▶ Requirement: What is needed is an exact repeat of the lines from the line containing "5x8x2.5 Revolution" through the final line of the entries below, and nothing else.

Stored data entries
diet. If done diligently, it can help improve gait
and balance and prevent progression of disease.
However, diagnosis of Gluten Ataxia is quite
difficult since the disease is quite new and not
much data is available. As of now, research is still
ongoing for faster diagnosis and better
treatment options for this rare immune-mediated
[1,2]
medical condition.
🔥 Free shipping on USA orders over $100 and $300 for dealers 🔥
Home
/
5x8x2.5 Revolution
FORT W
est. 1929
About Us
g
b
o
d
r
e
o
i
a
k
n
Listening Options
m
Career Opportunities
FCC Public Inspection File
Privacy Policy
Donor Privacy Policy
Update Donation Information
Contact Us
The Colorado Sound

▶ Result:
5x8x2.5 Revolution
FORT W
est. 1929
About Us
g
b
o
d
r
e
o
i
a
k
n
Listening Options
m
Career Opportunities
FCC Public Inspection File
Privacy Policy
Donor Privacy Policy
Update Donation Information
Contact Us
The Colorado Sound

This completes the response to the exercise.